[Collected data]
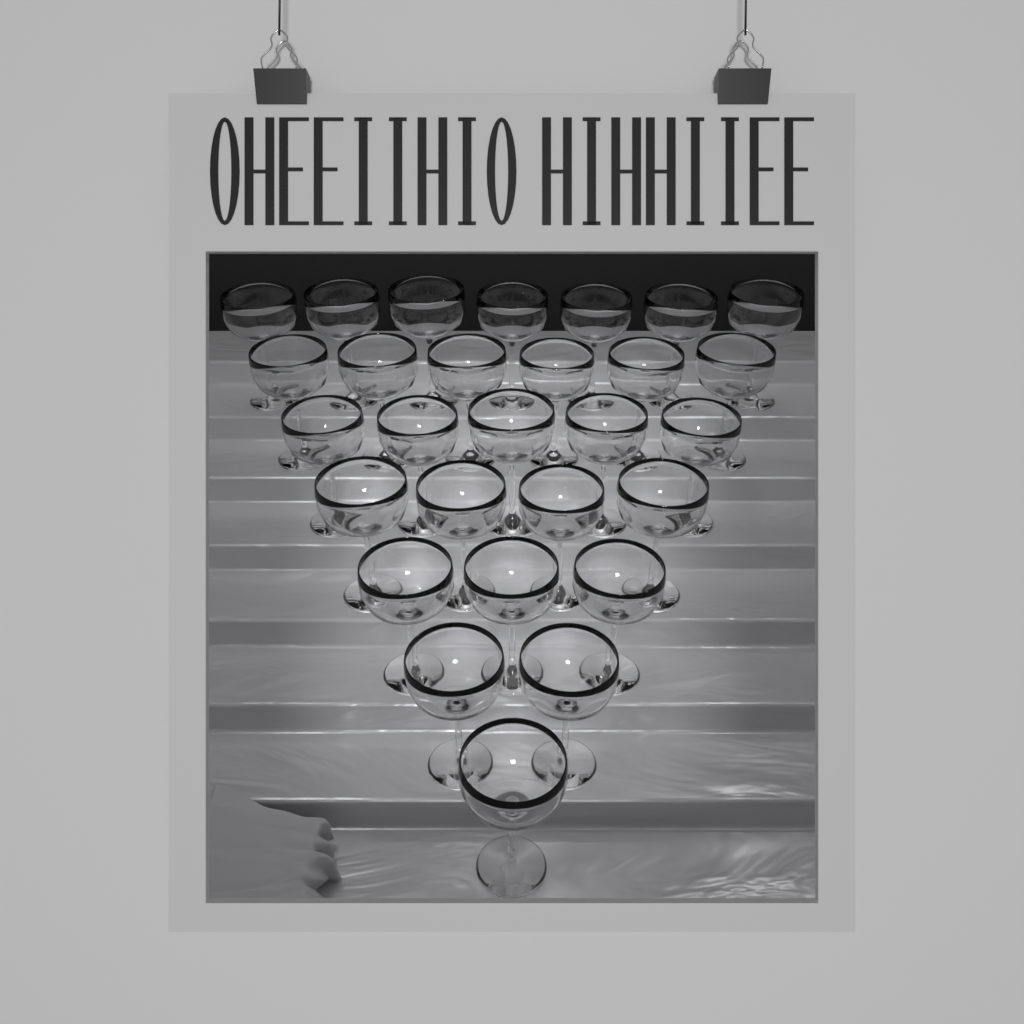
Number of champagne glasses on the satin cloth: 28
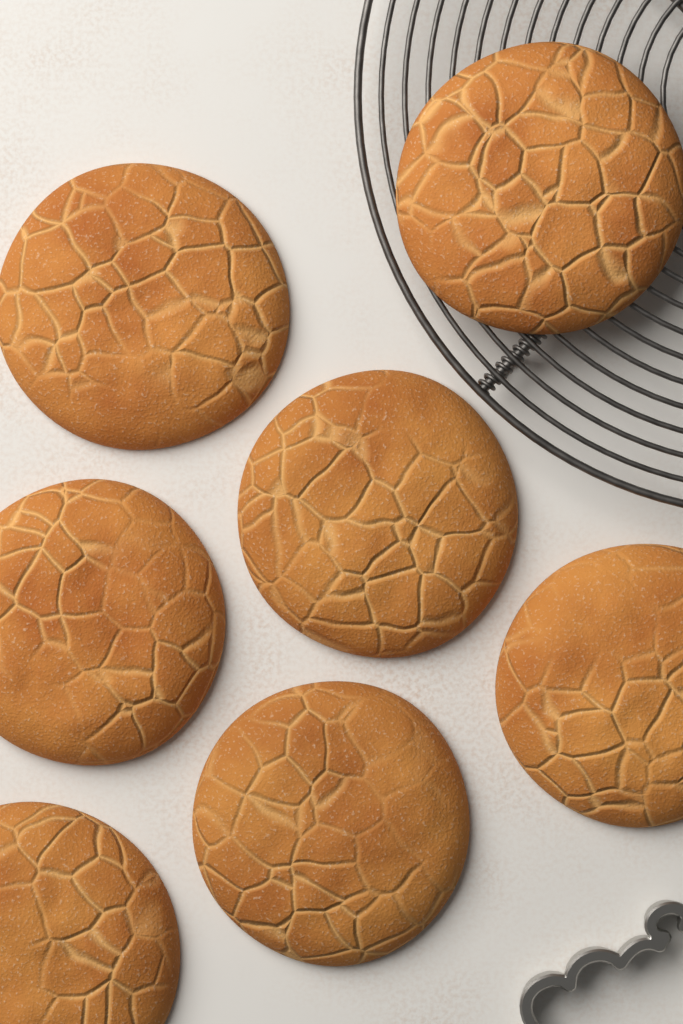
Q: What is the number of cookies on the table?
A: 7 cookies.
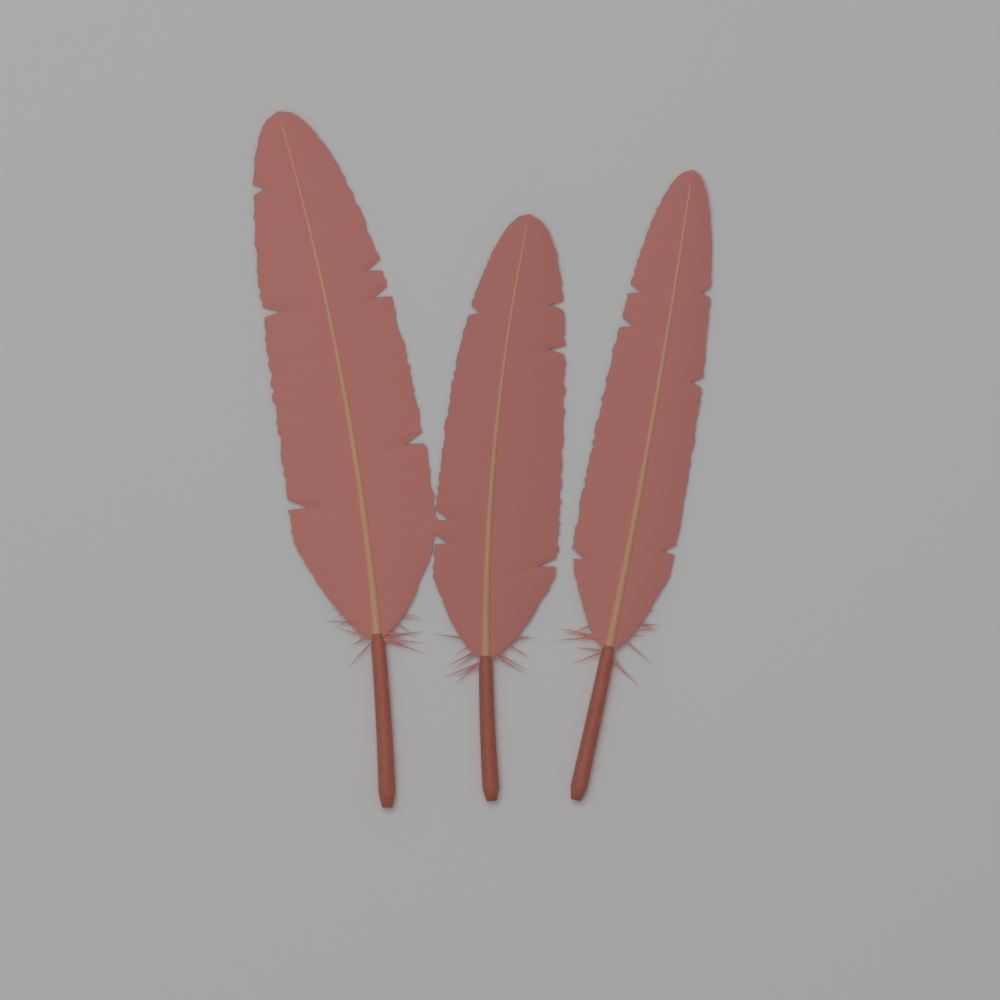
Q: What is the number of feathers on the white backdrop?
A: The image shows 3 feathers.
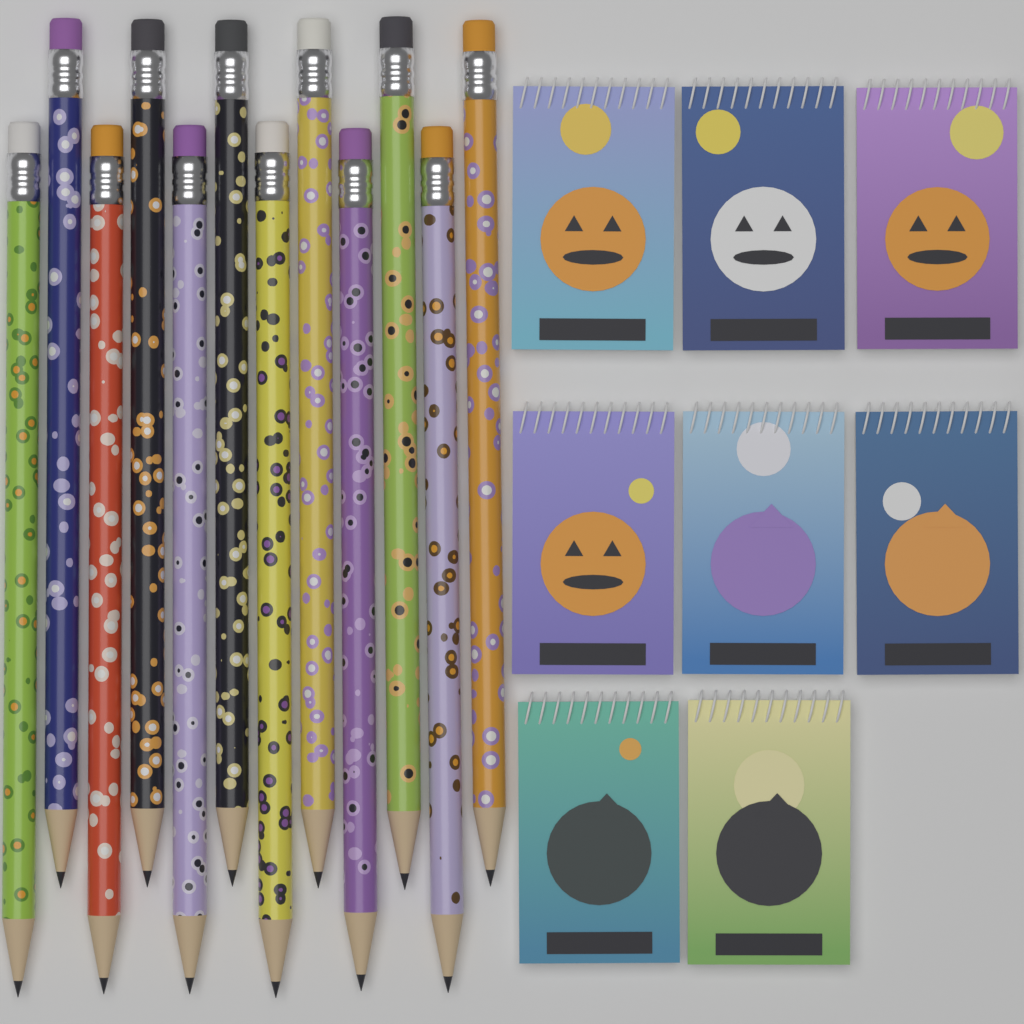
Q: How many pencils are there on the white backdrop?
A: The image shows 12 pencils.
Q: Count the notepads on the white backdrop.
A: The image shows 8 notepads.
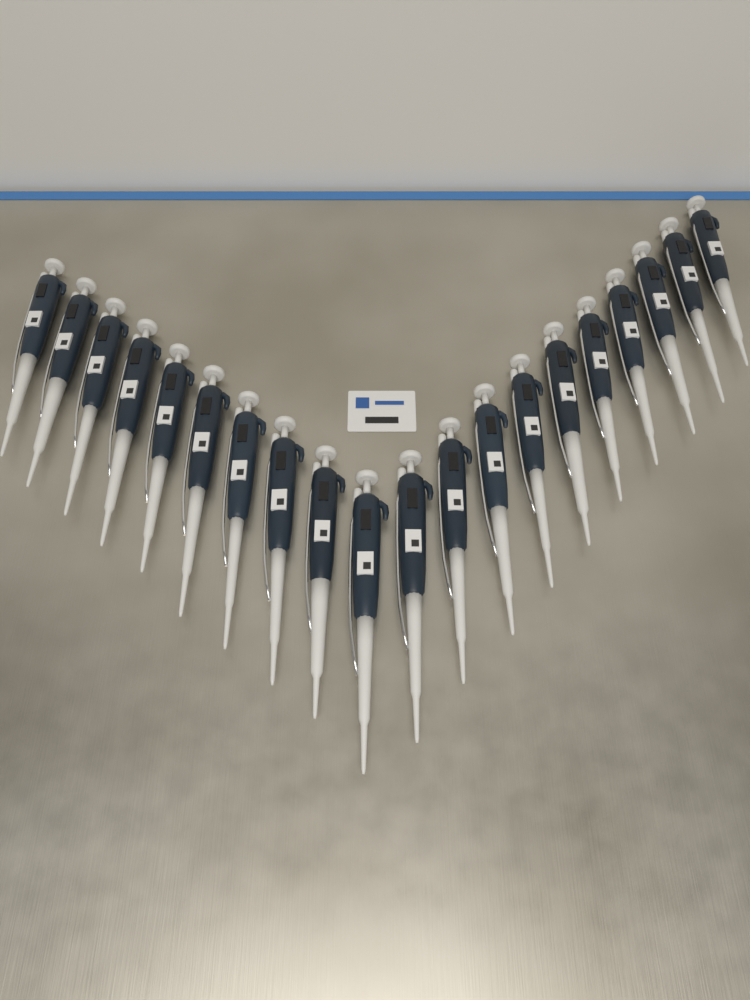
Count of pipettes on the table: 20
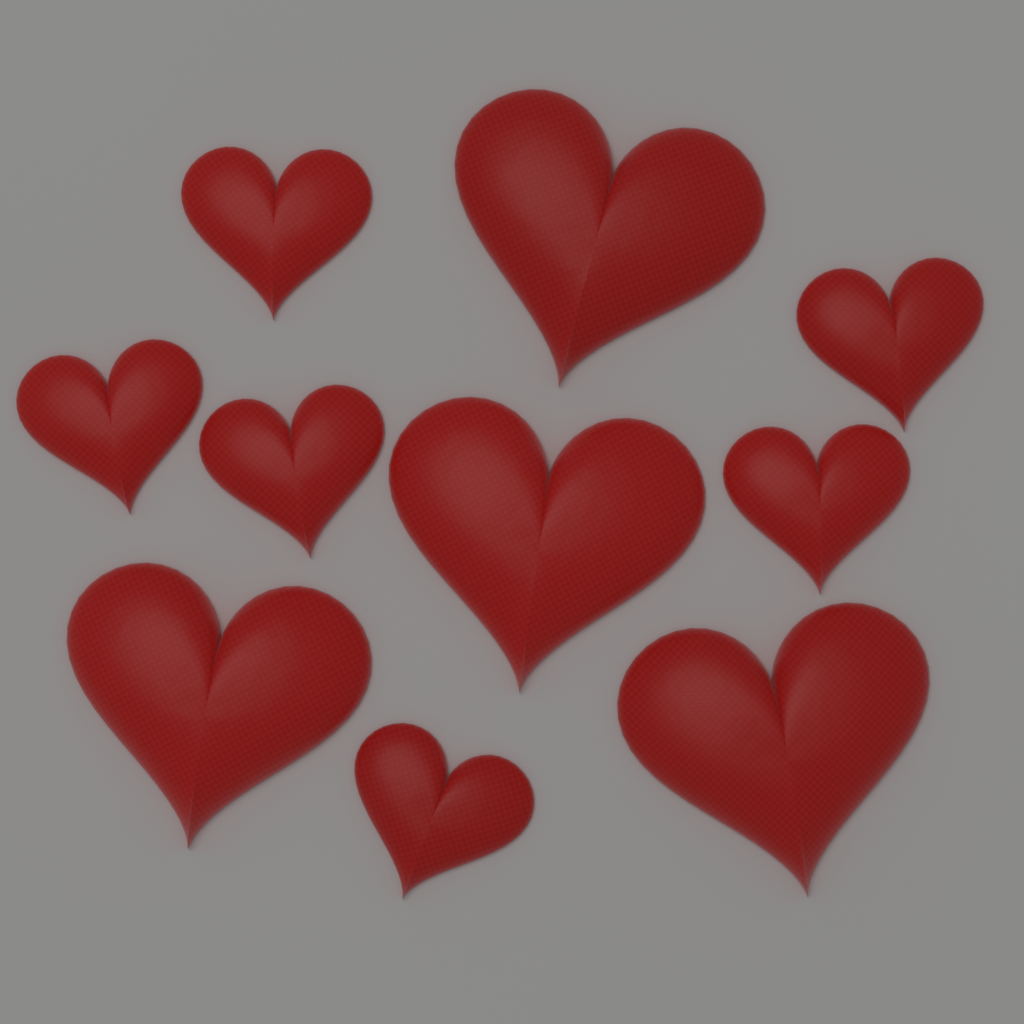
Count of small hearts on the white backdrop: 6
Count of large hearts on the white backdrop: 4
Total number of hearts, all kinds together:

● Task instructions
Update the data above by replacing every "white backdrop" with "gray backdrop" and leaving everything else unchanged, and leave the pictures out of your answer.

● Response
Number of champagne glasses on the satin cloth: 28
Q: What is the number of cookies on the table?
A: 7 cookies.
Q: What is the number of feathers on the gray backdrop?
A: The image shows 3 feathers.
Q: How many pencils are there on the gray backdrop?
A: The image shows 12 pencils.
Q: Count the notepads on the gray backdrop.
A: The image shows 8 notepads.
Count of pipettes on the table: 20
Count of small hearts on the gray backdrop: 6
Count of large hearts on the gray backdrop: 4
Total number of hearts, all kinds together:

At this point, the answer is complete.